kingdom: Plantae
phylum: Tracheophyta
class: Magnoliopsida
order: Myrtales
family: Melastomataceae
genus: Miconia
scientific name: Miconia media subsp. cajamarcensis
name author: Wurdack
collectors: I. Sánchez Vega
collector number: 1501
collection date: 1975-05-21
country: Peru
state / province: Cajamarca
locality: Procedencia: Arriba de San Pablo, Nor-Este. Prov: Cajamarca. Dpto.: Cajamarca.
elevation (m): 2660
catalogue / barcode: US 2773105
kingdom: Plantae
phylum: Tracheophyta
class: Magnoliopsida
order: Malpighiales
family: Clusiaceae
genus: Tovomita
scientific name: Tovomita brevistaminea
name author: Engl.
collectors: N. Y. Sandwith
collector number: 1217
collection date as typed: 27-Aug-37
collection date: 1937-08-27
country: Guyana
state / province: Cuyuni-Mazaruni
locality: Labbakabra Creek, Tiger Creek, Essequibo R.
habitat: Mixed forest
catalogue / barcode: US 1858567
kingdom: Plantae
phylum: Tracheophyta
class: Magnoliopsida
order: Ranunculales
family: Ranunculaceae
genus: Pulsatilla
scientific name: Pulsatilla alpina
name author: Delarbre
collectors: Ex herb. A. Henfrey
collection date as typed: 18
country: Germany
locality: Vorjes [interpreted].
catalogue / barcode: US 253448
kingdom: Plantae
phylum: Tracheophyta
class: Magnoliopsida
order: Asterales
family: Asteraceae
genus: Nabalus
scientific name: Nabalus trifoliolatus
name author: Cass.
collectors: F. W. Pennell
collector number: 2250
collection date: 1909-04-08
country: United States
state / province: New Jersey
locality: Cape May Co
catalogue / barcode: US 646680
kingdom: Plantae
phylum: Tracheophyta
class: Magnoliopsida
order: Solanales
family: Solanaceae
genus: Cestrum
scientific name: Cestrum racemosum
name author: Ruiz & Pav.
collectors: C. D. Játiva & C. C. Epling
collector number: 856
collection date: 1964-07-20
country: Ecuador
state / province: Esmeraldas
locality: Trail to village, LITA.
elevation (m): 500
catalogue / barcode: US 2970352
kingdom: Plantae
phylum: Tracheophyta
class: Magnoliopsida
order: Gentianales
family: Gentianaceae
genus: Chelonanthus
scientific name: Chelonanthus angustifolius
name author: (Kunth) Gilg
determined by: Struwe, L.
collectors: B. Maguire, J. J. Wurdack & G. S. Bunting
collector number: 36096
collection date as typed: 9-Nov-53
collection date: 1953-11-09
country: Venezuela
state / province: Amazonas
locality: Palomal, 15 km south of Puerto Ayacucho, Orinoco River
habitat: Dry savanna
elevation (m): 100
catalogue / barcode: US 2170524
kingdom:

══════════════════════════════

» **PROBLEM STATEMENT**
Write out every line of the listing above, character for character.

» **RESPONSE**
kingdom: Plantae
phylum: Tracheophyta
class: Magnoliopsida
order: Myrtales
family: Melastomataceae
genus: Miconia
scientific name: Miconia media subsp. cajamarcensis
name author: Wurdack
collectors: I. Sánchez Vega
collector number: 1501
collection date: 1975-05-21
country: Peru
state / province: Cajamarca
locality: Procedencia: Arriba de San Pablo, Nor-Este. Prov: Cajamarca. Dpto.: Cajamarca.
elevation (m): 2660
catalogue / barcode: US 2773105
kingdom: Plantae
phylum: Tracheophyta
class: Magnoliopsida
order: Malpighiales
family: Clusiaceae
genus: Tovomita
scientific name: Tovomita brevistaminea
name author: Engl.
collectors: N. Y. Sandwith
collector number: 1217
collection date as typed: 27-Aug-37
collection date: 1937-08-27
country: Guyana
state / province: Cuyuni-Mazaruni
locality: Labbakabra Creek, Tiger Creek, Essequibo R.
habitat: Mixed forest
catalogue / barcode: US 1858567
kingdom: Plantae
phylum: Tracheophyta
class: Magnoliopsida
order: Ranunculales
family: Ranunculaceae
genus: Pulsatilla
scientific name: Pulsatilla alpina
name author: Delarbre
collectors: Ex herb. A. Henfrey
collection date as typed: 18
country: Germany
locality: Vorjes [interpreted].
catalogue / barcode: US 253448
kingdom: Plantae
phylum: Tracheophyta
class: Magnoliopsida
order: Asterales
family: Asteraceae
genus: Nabalus
scientific name: Nabalus trifoliolatus
name author: Cass.
collectors: F. W. Pennell
collector number: 2250
collection date: 1909-04-08
country: United States
state / province: New Jersey
locality: Cape May Co
catalogue / barcode: US 646680
kingdom: Plantae
phylum: Tracheophyta
class: Magnoliopsida
order: Solanales
family: Solanaceae
genus: Cestrum
scientific name: Cestrum racemosum
name author: Ruiz & Pav.
collectors: C. D. Játiva & C. C. Epling
collector number: 856
collection date: 1964-07-20
country: Ecuador
state / province: Esmeraldas
locality: Trail to village, LITA.
elevation (m): 500
catalogue / barcode: US 2970352
kingdom: Plantae
phylum: Tracheophyta
class: Magnoliopsida
order: Gentianales
family: Gentianaceae
genus: Chelonanthus
scientific name: Chelonanthus angustifolius
name author: (Kunth) Gilg
determined by: Struwe, L.
collectors: B. Maguire, J. J. Wurdack & G. S. Bunting
collector number: 36096
collection date as typed: 9-Nov-53
collection date: 1953-11-09
country: Venezuela
state / province: Amazonas
locality: Palomal, 15 km south of Puerto Ayacucho, Orinoco River
habitat: Dry savanna
elevation (m): 100
catalogue / barcode: US 2170524
kingdom:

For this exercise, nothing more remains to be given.